Any folklore is, to some extent, a reflection of the folk group that created it. Kancil is not an exception. Carpenter (1997) explains that although the characteristics that the Kancil exhibit is oftentimes unsavory to members of other cultures (stealing, betraying, lying, etc), there are always alternative interpretations to them that represent traditional values: “Kancil is always in control, he never runs amuck, he never creates chaos inadvertently. He is the master of the “surgical strike”-he carefully plots his revenge on tiger or crocodile, and directs the effects to them alone, not dragging in other animals inadvertently.” (p. 114-115). These are the characteristics Kancil encompass that the Javanese people happen to deem as noble. However, we may notice that Kancil is mellower and often portrayed as the moral agent nowadays; a phenomenon that Carpenter (1997) attributes to its “Pancasilacization” (p. 119). Kancil is chosen to be the protagonist of moral stories because he is popular—adults figured out that children would be more likely to listen to a character with a “naughty charm”—but recent stories ended up downplaying some of Kancil’s traits that are amoral; for example, Kancil’s bragging, betrayal, deceit, stealing, and etc will be either be modified or eliminated from the story. We ended up projecting our need for moral education in him, but we still can’t ever forget the existence of the ‘bad’ kancil, the one who truly reflects our true selves. That is why the Kancil in The Mousedeer Steals Cucumber is the most memorable for us. Kancil’s multifaceted nature adds to the depth and flavor of his stories, and if we take it away from him, he will become a bland moral police—something that we don’t generally enjoy.

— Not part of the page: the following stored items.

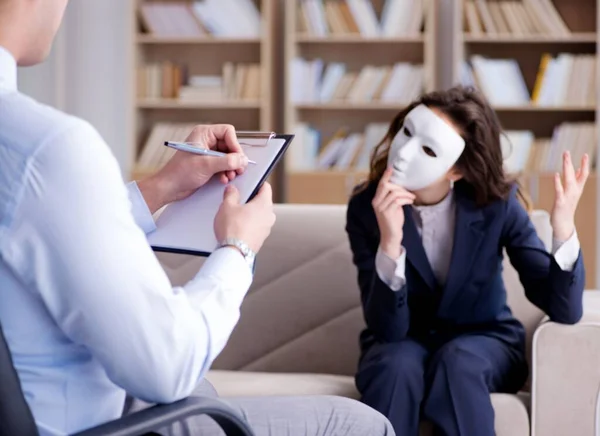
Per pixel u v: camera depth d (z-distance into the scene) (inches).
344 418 62.5
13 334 49.6
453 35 244.4
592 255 227.8
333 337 117.3
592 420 97.0
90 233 47.7
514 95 234.4
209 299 52.9
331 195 236.4
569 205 100.2
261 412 61.5
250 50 254.1
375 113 249.4
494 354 101.9
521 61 243.1
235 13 245.9
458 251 104.9
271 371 118.0
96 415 52.4
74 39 261.0
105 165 48.6
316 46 250.5
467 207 106.1
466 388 97.3
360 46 248.8
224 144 64.7
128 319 48.6
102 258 47.9
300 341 117.9
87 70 261.0
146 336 49.1
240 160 61.3
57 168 47.5
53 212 47.4
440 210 107.7
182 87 248.5
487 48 244.4
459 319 106.4
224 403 53.3
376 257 103.2
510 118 244.4
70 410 51.3
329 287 118.0
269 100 244.5
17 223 47.6
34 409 50.3
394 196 102.3
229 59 254.8
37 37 52.0
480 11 235.8
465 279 105.0
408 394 98.4
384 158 110.4
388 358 100.4
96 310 48.3
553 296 98.8
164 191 63.3
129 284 48.5
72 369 51.1
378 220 103.0
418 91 238.7
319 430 61.7
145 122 258.2
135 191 63.2
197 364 51.3
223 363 118.7
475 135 105.4
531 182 229.3
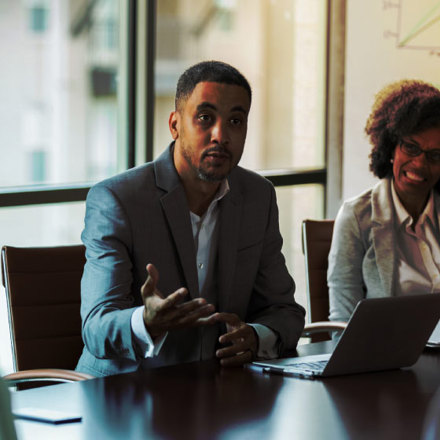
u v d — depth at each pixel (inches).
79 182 169.8
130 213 98.7
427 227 143.3
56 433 63.1
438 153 146.4
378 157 153.3
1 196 156.7
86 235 99.5
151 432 63.5
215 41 249.9
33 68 360.5
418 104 149.4
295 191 214.4
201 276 103.8
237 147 96.7
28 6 360.8
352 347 82.7
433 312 87.4
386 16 189.6
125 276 95.4
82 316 94.0
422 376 85.6
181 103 97.8
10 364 163.5
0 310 166.6
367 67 192.1
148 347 84.8
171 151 104.5
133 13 178.1
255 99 239.8
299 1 223.9
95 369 97.6
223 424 65.8
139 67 179.8
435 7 187.6
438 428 46.2
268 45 237.0
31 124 360.8
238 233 104.9
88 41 349.1
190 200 102.7
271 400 73.7
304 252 142.1
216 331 100.1
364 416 69.2
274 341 95.7
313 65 219.3
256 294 108.2
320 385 80.0
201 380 80.9
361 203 141.6
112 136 193.3
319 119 217.8
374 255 138.5
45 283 108.5
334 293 137.9
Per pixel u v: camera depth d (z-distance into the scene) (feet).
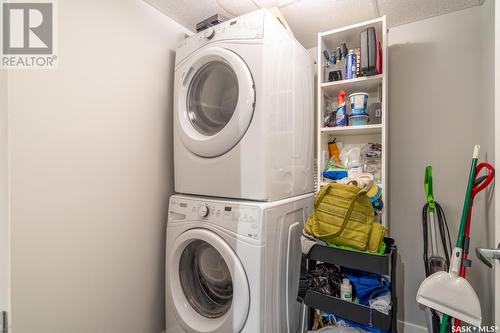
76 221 3.61
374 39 4.29
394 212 5.35
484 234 4.30
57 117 3.40
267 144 3.67
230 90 4.22
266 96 3.65
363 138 5.43
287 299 4.06
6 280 2.97
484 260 2.98
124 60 4.23
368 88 5.11
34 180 3.18
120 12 4.17
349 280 3.64
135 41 4.41
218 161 3.97
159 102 4.85
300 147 4.74
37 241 3.21
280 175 4.02
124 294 4.25
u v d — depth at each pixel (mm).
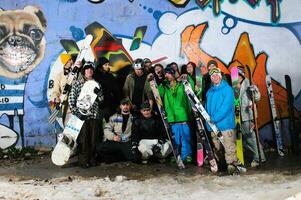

Carpenter, K. (1992). Kancil: From Mischief to Moral Education. Western Folklore, 51(2), 111-127. doi:10.2307/1499360
Danandjaja, J. (1984). Folklor Indonesia: ilmu gosip, dongeng, dan lain-lain. Jakarta: Pustaka Grafiti Pers.
Educa Studio. (2019). Kancil dan Pak Tani | Dongeng Anak Bahasa Indonesia Sebelum Tidur | Cerita Rakyat Dongeng Nusantara [Screenshot by author]. Retrieved December 28, 2020 from https://www.youtube.com/watch?app=desktop&v=BlicXnuECUc
Les Copaque. (2013). Pada Zaman Dahulu: Sang Kancil & Kerbau [Screenshot by author]. Retrieved December 28, 2020 from https://www.youtube.com/watch?list=PLUXjUbNgQKnkdrt7yBxMNvJ-9T15Zujqp&v= A0QZbID29eo
Sims, M. C., & Stephens, M. (2011). Living folklore: An introduction to the study of people and their traditions (2nd ed.). Logan, UT: Utah State University Press.